The more they twist and turn and struggle to find an easy way out of a mess fraught with political peril, the more deeply they seem to become entangled.
By yesterday, their options for making the budget pieces fit seemed to come down to denying billions of dollars to schools, farmers or the Pentagon -- or borrowing from Social Security. Sacred cows all.
"It's so frustrating," said Rep. John Edward Porter, an Illinois Republican. "We've had to postpone action on my bill twice already."
Porter chairs an appropriations subcommittee that will try today to fit $88 billion worth of programs offered by the Departments of Labor, Education and Health and Human Services into a $73 billion package.
The leadership's strategy is to use a variety of gimmicks, such as delaying $15 billion in education spending for a year, withholding about $4 billion in welfare payments to the states, and declaring fuel assistance for the elderly poor "emergency spending" and thus exempt from budget ceilings.
"If I had my way, we would do this straightforwardly, openly and honestly," Porter said. "But that's not what's going to happen."
The top two Democratic congressional leaders could not suppress their grins yesterday.
This doesn't even qualify as a do-nothing Congress, according to Senate Democratic leader Tom Daschle and House Democratic leader Richard A. Gephardt, who have lain in wait all year to level that charge. It's a "do-less-than-nothing Congress," Daschle said.
To be sure, Democrats have contributed mightily to limiting the accomplishments of this Congress, particularly in the Senate.
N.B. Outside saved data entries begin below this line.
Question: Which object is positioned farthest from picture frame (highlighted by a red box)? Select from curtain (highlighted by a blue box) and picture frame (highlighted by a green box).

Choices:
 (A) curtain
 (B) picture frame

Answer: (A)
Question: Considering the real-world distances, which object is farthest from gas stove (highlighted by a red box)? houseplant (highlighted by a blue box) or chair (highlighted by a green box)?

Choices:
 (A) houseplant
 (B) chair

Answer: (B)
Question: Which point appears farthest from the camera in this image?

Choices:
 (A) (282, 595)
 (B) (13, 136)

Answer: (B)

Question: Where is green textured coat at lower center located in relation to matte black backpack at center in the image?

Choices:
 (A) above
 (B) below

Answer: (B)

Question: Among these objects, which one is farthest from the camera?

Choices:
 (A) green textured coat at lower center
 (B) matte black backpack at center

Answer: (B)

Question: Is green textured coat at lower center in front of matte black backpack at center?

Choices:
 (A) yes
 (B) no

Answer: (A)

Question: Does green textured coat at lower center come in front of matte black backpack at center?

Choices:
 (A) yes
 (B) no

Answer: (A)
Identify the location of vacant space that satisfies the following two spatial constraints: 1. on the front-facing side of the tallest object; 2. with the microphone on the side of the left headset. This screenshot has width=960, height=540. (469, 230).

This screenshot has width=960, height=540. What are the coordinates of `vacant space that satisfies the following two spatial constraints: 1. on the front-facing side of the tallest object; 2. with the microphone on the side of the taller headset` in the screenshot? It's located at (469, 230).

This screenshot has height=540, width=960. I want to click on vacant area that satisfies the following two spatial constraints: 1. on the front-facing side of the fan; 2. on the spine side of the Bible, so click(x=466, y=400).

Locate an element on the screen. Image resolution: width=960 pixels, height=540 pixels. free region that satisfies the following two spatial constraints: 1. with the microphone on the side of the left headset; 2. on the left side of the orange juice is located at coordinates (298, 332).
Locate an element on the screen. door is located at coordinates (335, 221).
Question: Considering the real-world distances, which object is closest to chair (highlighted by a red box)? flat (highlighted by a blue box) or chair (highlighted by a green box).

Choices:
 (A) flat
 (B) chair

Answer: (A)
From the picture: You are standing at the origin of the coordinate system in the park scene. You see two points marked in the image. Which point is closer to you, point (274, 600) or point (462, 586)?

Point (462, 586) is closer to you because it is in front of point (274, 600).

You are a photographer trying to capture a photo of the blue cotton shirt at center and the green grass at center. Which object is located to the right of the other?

At the moment, for example, they are filibustering the Republicans' attempt to pass a bankruptcy reform bill because the Republicans won't attach unrelated amendments, including a higher minimum wage and gun controls.
What's more, Republicans argue that President Clinton's proposed budget was no model of fiscal integrity.
He used some of the same gimmicks the Republicans are now contemplating -- such as not deducting some of next year's spending until the following fiscal year. The president also included revenue-raisers, such as a cigarette-tax increase, that had little chance of passing.
But Clinton doesn't have to pass a budget. The Republican-led Congress does -- or else take the blame for shutting down the government, as it did in 1995.
Republican leaders have formally given up the charade that they could avoid violating the spending caps set in the 1997 Balanced Budget Act.
"In reality, those caps are not going to be met," Senate Majority Leader Trent Lott said last week.
The new Republican Maginot Line has been drawn at the Social Security surplus. All their contortions now are aimed at avoiding use of that money -- or at least forcing Clinton to turn there first. They have come up with plans aplenty to achieve this:
Send Porter's bill to the White House, $15 billion shy on education funds, and make Clinton choose between schools and Social Security. But that tactic allows the Democrats to charge that the Republicans are enemies of both programs.
Eliminate State Department funds and foreign aid, forcing Clinton to choose between Social Security and foreign aid, which is not generally popular with the public.
That gambit raised the question of the $3 billion a year for Israel. Would the Republicans knock that out, offending an influential and politically generous lobby? Or would they leave only the Israel money in, offending everyone else?
Rush through a farm spending bill, including nearly $8 billion in emergency aid to farmers hurt by this year's drought and hurricanes and by the drop in crop prices caused by the collapse of the Asian market.
The goal was to get that farm bill to Clinton in time for him to sign it before the fiscal year ends Oct. 1. The Republicans calculated that about $4.5 billion of the total could be counted as "emergency" spending in the current fiscal year.
That $4.5 billion would also come from the Social Security trust fund, Sen. Larry E. Craig, an Idaho Republican, acknowledged. But Congress has been borrowing from the Social Security trust fund every year for three decades. The promises the president and Republican leaders have made about not touching a dime of the Social Security surplus for other purposes apparently apply only to future budgets.
The farm aid option is being threatened by a dispute over milk-price policy that has held up the bill.
Slow the payment of tax credits to the working poor, so that they would receive monthly installments rather than a lump sum. A spokesman for House Speaker Dennis Hastert contended that no one would be hurt by that proposal.
Even so, the idea died after Democrats said it looked Scrooge-like alongside the generous tax breaks for the rich provided in the Republicans' $792 billion tax-cut bill.